A Prefeitura de São João de Meriti anulou por decreto o contrato de 30 anos com a Mais Verde, concessionária que, desde 2016, realiza os serviços de coleta, transporte, varrição, tratamento e disposição final dos resíduos do município. A administração pública tem uma dívida ativa com a empresa que já alcança o patamar dos R$ 70 milhões e que, principalmente nos últimos meses, vem ameaçando a capacidade financeira de pagamento dos funcionários e dos fornecedores. A decisão de rompimento foi unilateral, e a Prefeitura colocou outra empresa para prestar as atividades de limpeza urbana, em um contrato emergencial. A Mais Verde entrou na Justiça para questionar a quebra do contrato.

O diretor da Mais Verde, Mario Carvalho, explica que a dívida da Prefeitura vem se acumulando ao longo dos últimos quatro anos:

– Por contrato, a Prefeitura deveria pagar à Mais Verde o valor de R$ 4,8 milhões por mês, mas, desde 2017, jamais pagou a quantia integral nas datas previstas. Tentamos diversos acordos e um termo de reconhecimento de dívida chegou a ser assinado. Mesmo assim, o cenário de inadimplência está, hoje, na casa dos R$ 70 milhões e o município rompeu o contrato sem qualquer perspectiva de solução.

Nesta semana, a Mais Verde havia anunciado uma parceria para a construção da Unidade de Recuperação Energética (URE) Fluminense, usina para geração de energia elétrica e combustível a partir do lixo em São João de Meriti. O projeto, que conta com um investimento de R$ 85 milhões de investidores externos, seria o primeiro da América Latina a transformar resíduos derivados de plástico em óleo diesel, além de ter a capacidade de gerar 10 MW de energia a partir de 400 toneladas de materiais como papel, madeira e papelão. Além de ser uma solução energética e ambiental com os mais elevados padrões de tecnologia, a planta pode contribuir para a geração de empregos e renda na cidade. Com o rompimento do contrato de concessão, o projeto da URE Fluminense não poderá ter andamento.
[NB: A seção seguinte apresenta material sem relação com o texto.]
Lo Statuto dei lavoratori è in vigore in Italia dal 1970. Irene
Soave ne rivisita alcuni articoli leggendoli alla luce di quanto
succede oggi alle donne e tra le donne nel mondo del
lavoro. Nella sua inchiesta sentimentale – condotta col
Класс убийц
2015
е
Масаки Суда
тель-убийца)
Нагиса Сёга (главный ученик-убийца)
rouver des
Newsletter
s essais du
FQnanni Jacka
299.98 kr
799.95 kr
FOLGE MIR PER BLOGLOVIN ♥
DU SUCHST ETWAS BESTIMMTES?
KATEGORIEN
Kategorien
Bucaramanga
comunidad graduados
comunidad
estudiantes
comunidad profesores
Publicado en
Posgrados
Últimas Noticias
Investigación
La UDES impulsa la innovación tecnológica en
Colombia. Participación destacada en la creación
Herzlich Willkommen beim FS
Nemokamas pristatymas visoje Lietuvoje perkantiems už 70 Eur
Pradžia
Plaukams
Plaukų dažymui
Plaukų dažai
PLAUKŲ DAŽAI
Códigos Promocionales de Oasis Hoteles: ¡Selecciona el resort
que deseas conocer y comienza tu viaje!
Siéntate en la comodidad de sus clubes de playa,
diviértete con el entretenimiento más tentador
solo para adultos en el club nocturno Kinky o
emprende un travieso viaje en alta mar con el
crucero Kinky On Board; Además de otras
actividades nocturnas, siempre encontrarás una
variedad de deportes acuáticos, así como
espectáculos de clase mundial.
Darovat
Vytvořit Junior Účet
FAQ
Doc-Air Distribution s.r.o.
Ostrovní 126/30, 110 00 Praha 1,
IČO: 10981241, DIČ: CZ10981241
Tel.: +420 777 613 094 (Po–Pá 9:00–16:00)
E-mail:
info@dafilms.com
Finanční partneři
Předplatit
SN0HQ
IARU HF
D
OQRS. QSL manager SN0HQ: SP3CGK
– Quando um investidor internacional fecha uma negociação desse porte, ele espera resultados positivos no decorrer dos próximos 26 anos de concessão. Com o contrato rompido, a comunidade meritiense e de toda a região metropolitana do Rio lida com a perda de um projeto que promete revolucionar a gestão de resíduos – diz Mário Carvalho.

A Mais Verde conta com 380 funcionários. Na manhã desta sexta-feira (26/02), muitos colaboradores, preocupados com a anulação do contrato e a consequente demissão, mobilizaram-se para uma manifestação na sede da Prefeitura.

Enquanto defende o seu direito de sobrevivência na Justiça, a concessionária optou por manter as atividades de coleta de lixo e varrição nas ruas do município, com a equipe reduzida a 30% do efetivo total.